A la mañana siguiente, cuando nos tocó el turno de marcharnos a casa, una jubilada que hacía trabajos voluntarios en el hospital llevó a Jenny y a Conor en una silla de ruedas hasta la puerta del hospital. No había ni periodistas ni cámaras, ni camionetas con parabólicas, ni contundentes mordacidades, ni entrevistas en vivo. Éramos sólo nosotros y la voluntaria. Pero yo, aunque nadie me lo preguntara, también me sentía estupendamente bien. Donald Trump no era el único que no cabía en sí de orgullo por sus descendientes.

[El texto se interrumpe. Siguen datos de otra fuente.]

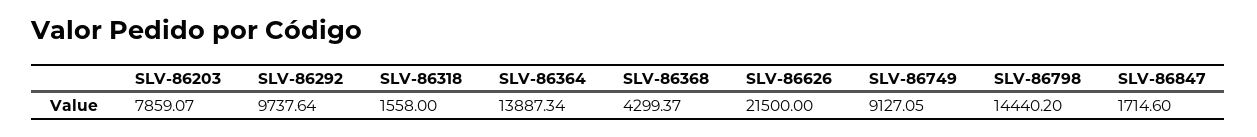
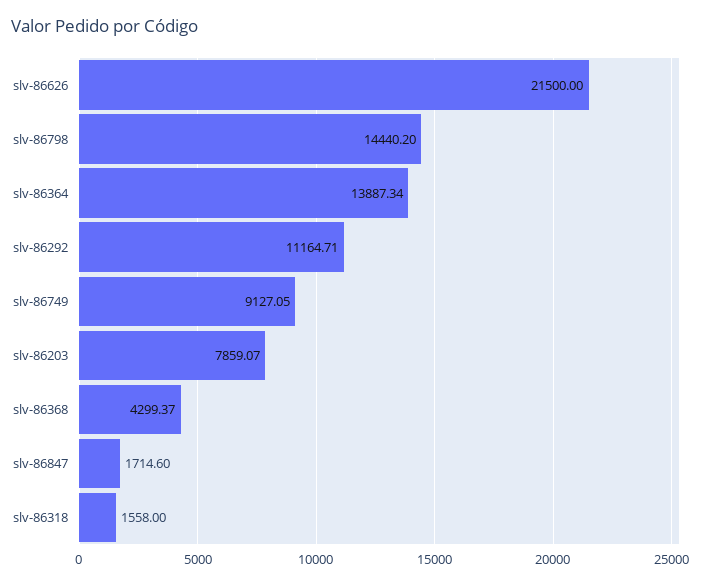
  {
    "SLV-86203": 7859.07,
-   "SLV-86292": 9737.64,
+   "SLV-86292": 11164.71,
    "SLV-86318": 1558,
    "SLV-86364": 13887.34,
    "SLV-86368": 4299.37,
    "SLV-86626": 21500,
    "SLV-86749": 9127.05,
    "SLV-86798": 14440.2,
    "SLV-86847": 1714.6
  }

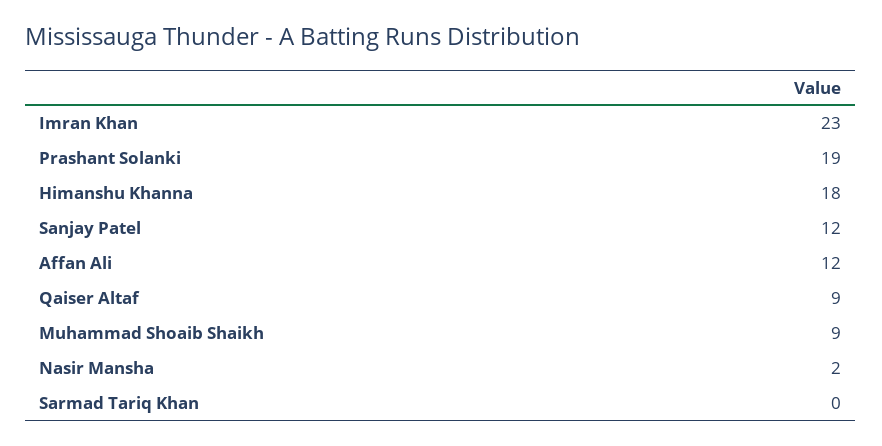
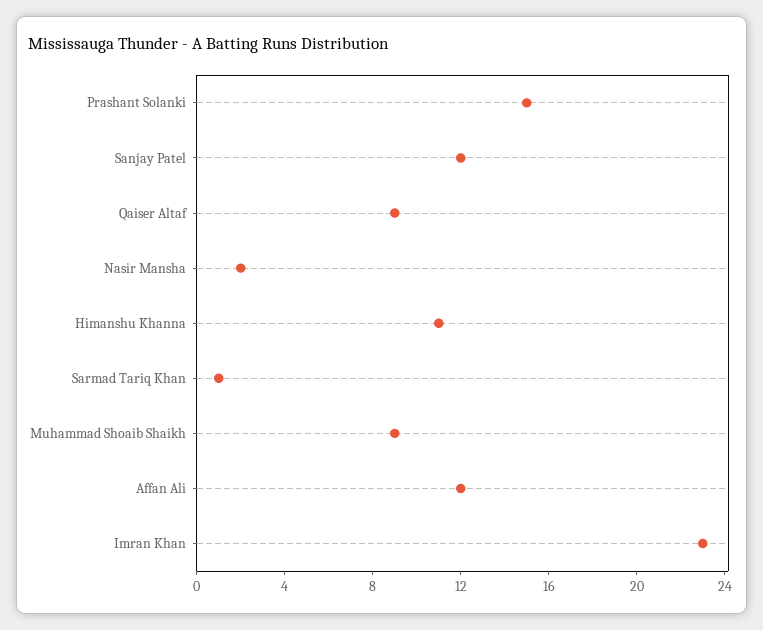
  {
    "Imran Khan": 23,
-   "Prashant Solanki": 19,
+   "Prashant Solanki": 15,
-   "Himanshu Khanna": 18,
+   "Himanshu Khanna": 11,
    "Sanjay Patel": 12,
    "Affan Ali": 12,
    "Qaiser Altaf": 9,
    "Muhammad Shoaib Shaikh": 9,
    "Nasir Mansha": 2,
-   "Sarmad Tariq Khan": 0
+   "Sarmad Tariq Khan": 1
  }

La voluntaria esperó con Jenny y el bebé a que yo regresara con el coche y lo estacionara junto al bordillo. Antes de poner a mi flamante hijito en su asiento infantil y sujetarlo con el cinturón de seguridad, lo levanté por encima de mi cabeza para que todo el mundo pudiera verlo, no fuera cosa que alguien estuviera mirando, y dije:
—Conor Grogan, eres tan especial como Tiffany Trump… Y que nunca se te olvide.

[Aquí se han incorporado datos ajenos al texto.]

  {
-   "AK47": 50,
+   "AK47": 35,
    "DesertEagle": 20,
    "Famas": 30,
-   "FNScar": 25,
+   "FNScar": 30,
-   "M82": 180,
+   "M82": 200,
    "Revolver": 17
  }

Éstos deberían de haber sido los días más felices de mi vida y, en ciertos aspectos, lo fueron. Teníamos dos hijos, uno que empezaba a andar y otro recién nacido, que se llevaban diecisiete meses. La dicha que nos aportaron fue profunda, pero las tinieblas que se habían adueñado de Jenny durante los meses de reclusión forzosa en la cama persistían. Unas semanas estaba bien y emprendía con alegría la responsabilidad de tener dos criaturas que dependían de ella por completo, pero otras, sin previo aviso, se tornaba lúgubre y se mostraba derrotada, como si la rodeara una niebla de melancolía que no se disipaba en días. Los dos estábamos agotados y faltos de sueño. Patrick aún nos despertaba al menos una vez cada noche y Conor, muchas más. Rara vez podíamos dormir durante más de dos horas seguidas. Algunas noches, cuando acudíamos con los ojos vidriosos a atender respectivamente a los bebés, parecíamos zombis. Nos levantábamos a medianoche, a las dos de la mañana, luego a las tres y media y por último a las cinco. Después salía el sol y con él nacía otro día, que nos traía renovadas esperanzas y un agotamiento devastador a medida que cumplíamos el ciclo de quehaceres cotidiano. Del pasillo venía la voz dulce y alegre de Patrick que estaba despierto del todo «¡Mamá! ¡Papá! ¡Luuuuuz!» y, por mucho que deseáramos que no fuera así, sabíamos que lo que habíamos dormido, por poco que fuera, era todo lo que íbamos a dormir hasta la noche siguiente. Empecé a hacer el café cada vez más fuerte y a presentarme en el trabajo con las camisas arrugadas y rastros de babas de los chicos en la corbata. Una mañana, en la sala de prensa, vi que me miraba fijamente la joven y atractiva asistente de los artículos editoriales. Halagado, le sonreí.
¡Vaya, podré ser padre de dos niños, pero las mujeres aún me miran!